Choosing the right datastructures for your exact problem can dramatically increase performance (I've seen cases where moving from a Kd-tree to a BVH would do that, in that specific case).
Compilers might pad some structs/ variables to fit into the cache but other cache optimizations such as the locality of your data are still up to you.
Compilers still don't automatically make your code multithreaded and using openmp, in my experience, doesn't really help much. (You really have to understand openmp anyway to dramatically increase performance). So currently, you're on your own doing multithreading.
To add to what Martin says above about cache-friendliness:
reordering your structures such that fields which are commonly accessed together are in the same cache line can help (for instance by loading just one cache line rather than two.) You are essentially increasing the density of useful data in your data cache by doing this. There is a linux tool which can help you in doing this: dwarves 1. http://www.linuxinsight.com/files/ols2007/melo-reprint.pdf
you can use a similar strategy for increasing density of your code. In gcc you can mark hot and cold branches using likely/unlikely tags. That enables gcc to keep the cold branches separately which helps in increasing the icache density.

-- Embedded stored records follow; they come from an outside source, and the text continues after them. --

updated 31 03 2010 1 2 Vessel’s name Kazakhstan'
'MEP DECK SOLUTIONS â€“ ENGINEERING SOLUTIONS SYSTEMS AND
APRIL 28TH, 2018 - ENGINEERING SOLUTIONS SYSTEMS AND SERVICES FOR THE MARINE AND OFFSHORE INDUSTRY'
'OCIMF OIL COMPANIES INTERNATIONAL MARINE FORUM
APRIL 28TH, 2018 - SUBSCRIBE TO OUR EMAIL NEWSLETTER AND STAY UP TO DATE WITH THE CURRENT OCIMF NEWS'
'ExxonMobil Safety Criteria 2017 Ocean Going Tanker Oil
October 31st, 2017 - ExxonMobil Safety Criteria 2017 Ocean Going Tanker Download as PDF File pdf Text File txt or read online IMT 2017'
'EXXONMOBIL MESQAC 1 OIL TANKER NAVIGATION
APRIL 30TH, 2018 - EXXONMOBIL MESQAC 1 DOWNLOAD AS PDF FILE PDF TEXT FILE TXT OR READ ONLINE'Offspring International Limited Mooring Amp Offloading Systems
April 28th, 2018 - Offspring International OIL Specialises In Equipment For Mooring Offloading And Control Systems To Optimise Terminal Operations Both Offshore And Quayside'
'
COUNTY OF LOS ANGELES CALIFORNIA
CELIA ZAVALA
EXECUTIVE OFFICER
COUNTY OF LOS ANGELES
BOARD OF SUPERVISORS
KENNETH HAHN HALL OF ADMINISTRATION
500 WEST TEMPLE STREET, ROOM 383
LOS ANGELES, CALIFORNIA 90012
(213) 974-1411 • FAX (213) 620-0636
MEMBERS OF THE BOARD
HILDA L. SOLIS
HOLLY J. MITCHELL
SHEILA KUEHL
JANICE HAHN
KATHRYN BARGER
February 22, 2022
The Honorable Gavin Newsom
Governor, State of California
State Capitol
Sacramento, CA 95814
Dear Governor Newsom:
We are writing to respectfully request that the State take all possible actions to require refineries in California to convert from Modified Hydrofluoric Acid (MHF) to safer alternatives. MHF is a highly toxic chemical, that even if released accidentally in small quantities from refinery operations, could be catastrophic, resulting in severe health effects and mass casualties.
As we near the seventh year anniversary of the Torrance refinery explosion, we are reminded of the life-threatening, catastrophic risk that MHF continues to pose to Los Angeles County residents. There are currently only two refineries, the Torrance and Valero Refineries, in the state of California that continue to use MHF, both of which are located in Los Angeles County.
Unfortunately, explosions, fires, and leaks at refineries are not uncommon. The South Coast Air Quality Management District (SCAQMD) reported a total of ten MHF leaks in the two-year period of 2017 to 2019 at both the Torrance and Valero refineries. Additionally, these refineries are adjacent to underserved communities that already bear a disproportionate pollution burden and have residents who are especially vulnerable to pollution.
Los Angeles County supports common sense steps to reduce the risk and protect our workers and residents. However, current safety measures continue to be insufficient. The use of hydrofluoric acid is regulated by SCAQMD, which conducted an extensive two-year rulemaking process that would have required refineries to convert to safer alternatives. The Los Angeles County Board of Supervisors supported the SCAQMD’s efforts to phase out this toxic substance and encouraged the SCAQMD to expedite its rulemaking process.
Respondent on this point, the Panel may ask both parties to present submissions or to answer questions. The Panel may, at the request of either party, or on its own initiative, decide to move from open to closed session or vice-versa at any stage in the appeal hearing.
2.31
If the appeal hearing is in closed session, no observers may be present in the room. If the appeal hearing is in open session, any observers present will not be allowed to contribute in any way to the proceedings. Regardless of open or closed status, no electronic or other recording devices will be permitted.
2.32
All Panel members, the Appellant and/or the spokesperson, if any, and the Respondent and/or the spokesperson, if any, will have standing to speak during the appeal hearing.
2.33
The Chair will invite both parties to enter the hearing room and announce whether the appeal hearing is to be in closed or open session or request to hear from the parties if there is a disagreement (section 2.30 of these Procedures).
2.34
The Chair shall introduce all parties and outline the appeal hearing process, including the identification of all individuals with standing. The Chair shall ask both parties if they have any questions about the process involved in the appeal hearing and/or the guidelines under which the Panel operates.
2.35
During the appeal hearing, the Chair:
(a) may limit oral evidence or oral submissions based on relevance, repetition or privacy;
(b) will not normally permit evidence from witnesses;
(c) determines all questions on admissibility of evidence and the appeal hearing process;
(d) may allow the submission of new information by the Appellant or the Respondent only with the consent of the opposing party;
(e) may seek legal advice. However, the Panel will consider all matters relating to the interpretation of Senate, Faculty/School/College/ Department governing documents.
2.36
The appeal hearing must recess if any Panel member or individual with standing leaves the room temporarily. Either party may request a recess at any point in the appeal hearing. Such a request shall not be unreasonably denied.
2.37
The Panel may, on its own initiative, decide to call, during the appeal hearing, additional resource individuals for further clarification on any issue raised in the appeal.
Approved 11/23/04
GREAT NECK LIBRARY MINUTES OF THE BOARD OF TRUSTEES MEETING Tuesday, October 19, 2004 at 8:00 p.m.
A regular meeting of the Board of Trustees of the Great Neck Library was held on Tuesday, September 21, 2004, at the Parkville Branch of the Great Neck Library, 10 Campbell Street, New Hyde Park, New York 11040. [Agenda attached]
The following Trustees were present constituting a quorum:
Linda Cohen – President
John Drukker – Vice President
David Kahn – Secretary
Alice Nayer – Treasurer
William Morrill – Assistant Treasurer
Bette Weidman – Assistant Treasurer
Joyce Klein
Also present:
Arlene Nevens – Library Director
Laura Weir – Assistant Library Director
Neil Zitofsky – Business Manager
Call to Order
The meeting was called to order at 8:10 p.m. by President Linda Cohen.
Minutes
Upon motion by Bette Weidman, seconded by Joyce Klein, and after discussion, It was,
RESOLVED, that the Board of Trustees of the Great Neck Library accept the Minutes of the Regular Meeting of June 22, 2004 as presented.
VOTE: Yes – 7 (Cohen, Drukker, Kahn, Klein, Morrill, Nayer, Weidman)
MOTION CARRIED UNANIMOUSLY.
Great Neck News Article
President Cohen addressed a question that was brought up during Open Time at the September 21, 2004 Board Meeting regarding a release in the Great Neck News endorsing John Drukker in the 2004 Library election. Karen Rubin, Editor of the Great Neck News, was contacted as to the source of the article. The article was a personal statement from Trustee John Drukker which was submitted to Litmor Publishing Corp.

And now for something completely different:
for fields that might be accessed (read and written) across CPUs, the opposite strategy makes sense. The trouble is that for coherence purposes only one CPU can be allowed to write to the same address (in reality the same cacheline.) This can lead to a condition called cache-line ping pong. This is pretty bad and could be worse if that cache-line contains other unrelated data. Here, padding this contended data to a cache-line length makes sense.
Note: these clearly are micro-optimizations, to be done only at later stages when you are trying to wring the last bits of performance from your code.
PreComputation where possible... (sorry but its not always possible... I did extensive precomputation on my chess engine.) Store those results in memory, keeping cache in mind.. the bigger the size of precomputation data in memory the lesser is the chance of doing a cache hit. Since most of recent hardware is multicore you can design your application to target it.
if you are using several big arrays make sure you group them close to each other on where they would be used, boosting cache hits
Many people are not aware of this: Define an inline label (varies by compiler) which means inline, in its intent - many compilers place the keyword in an entirely different context from the original meaning. There are also ways to increase the inline size limits, before the compiler begins popping trivial things out of line. Human directed inlining can produce much faster code (compilers are often conservative, or do not account for enough of the program), but you need to learn to use it correctly, because it can (easily) be counterproductive. And yes, this absolutely applies to code size as well as speed.